Making multiple model invocations can be complex. For this reason, there are whole frameworks that have been created to make this more simple, such as Langchain. There are all manner of no-code AI agent start-ups as well. If I have a prediction to make in the Salesforce space it’s that they either create a set of flow components to construct AI agents, or that a few partners pop up in the vein of Vlocity that do this.
Although it is not strictly AI-related, confidential computing seeks to secure data while in use. As opposed to at rest or in flight. Previously confidential computing was focused on CPUs. It has now been introduced into GPUs. This is likely to enable more secure AI processing in data centers that share a GPU between many clients to prevent data leaking between them (either accidentally or by malicious means).

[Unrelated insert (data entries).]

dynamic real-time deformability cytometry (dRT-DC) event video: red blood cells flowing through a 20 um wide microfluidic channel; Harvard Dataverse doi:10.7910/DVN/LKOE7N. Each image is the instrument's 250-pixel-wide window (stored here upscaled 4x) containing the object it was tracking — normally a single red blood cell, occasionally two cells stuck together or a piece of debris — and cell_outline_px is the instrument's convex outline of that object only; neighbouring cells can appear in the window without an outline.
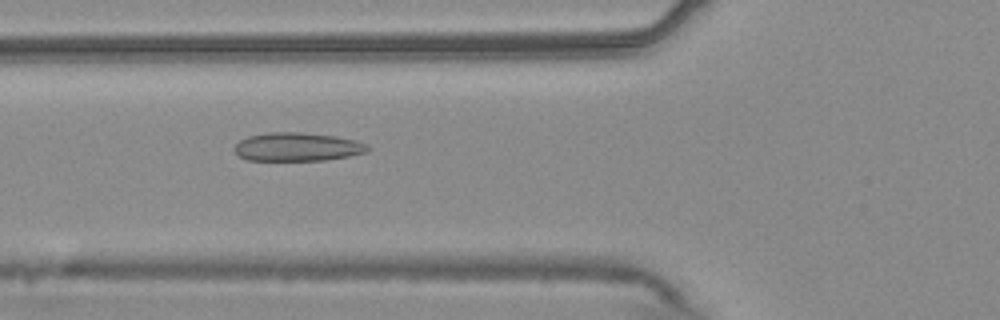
{"species": "common noctule bat (a hibernating species)", "species_latin": "Nyctalus noctula", "temperature_condition": "warm", "stored_images_in_passage": 54, "camera_frame_rate_fps": 3000, "um_per_image_px": 0.085, "animal": {"sex": "male", "body_mass_g": 20.4}, "frame": {"image": 1, "passage_image": 20, "time_ms": 6.333, "image_size_px": [1000, 320], "cell_outline_px": [[368, 152], [348, 156], [324, 160], [248, 160], [240, 156], [236, 152], [236, 144], [240, 140], [248, 136], [268, 132], [304, 132], [336, 136], [356, 140], [368, 144]], "centroid_in_image_um": [25.31, 12.47], "position_along_channel_um": 100.5, "area_um2": 22.08}}
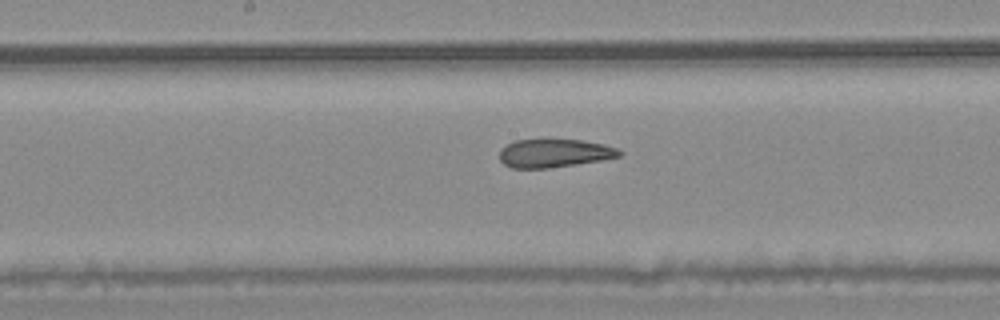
{"frame": {"image": 2, "passage_image": 28, "time_ms": 9.0, "image_size_px": [1000, 320], "cell_outline_px": [[624, 152], [620, 156], [604, 160], [548, 168], [512, 168], [504, 164], [500, 160], [500, 148], [516, 140], [544, 136], [580, 140], [604, 144], [616, 148]], "centroid_in_image_um": [47.1, 12.97], "position_along_channel_um": 201.1, "area_um2": 20.63}}
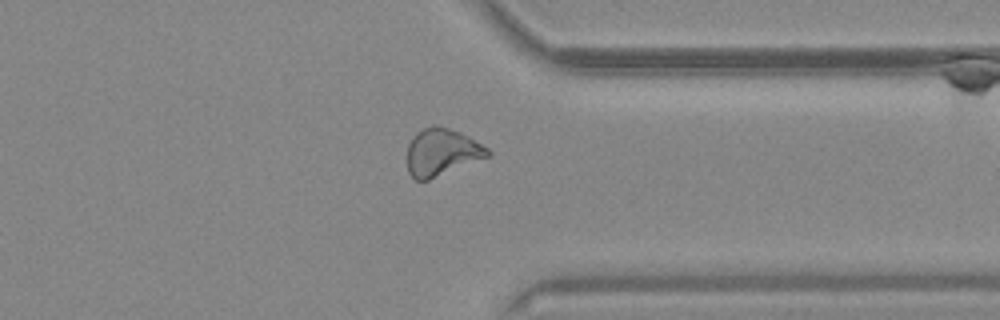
{"frame": {"image": 3, "passage_image": 42, "time_ms": 13.667, "image_size_px": [1000, 320], "cell_outline_px": [[492, 152], [488, 156], [428, 180], [416, 180], [408, 172], [408, 144], [412, 136], [416, 132], [432, 124], [436, 124], [460, 132], [468, 136], [488, 148]], "centroid_in_image_um": [37.52, 12.91], "position_along_channel_um": 373.9, "area_um2": 21.96}, "authors_computed_cell_mechanics": {"area_um2": 22.5709, "velocity_mm_per_s": 3.7567, "shape_relaxation_time_tau1_ms": null, "shape_relaxation_time_tau2_ms": 2.4398, "deformation_change_tau1": null, "deformation_change_tau2": 0.0999}}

If Salesforce aren’t already using confidential computing in their use of AI, I would expect they’re actively investigating options along this line
With any new technology that you learn, there are plenty of new terms to get your head around. While this list is definitely partial, and some of them may not have sunk in just yet, just knowing that you may run into these things should help you be prepared as you wade into the discourse around AI.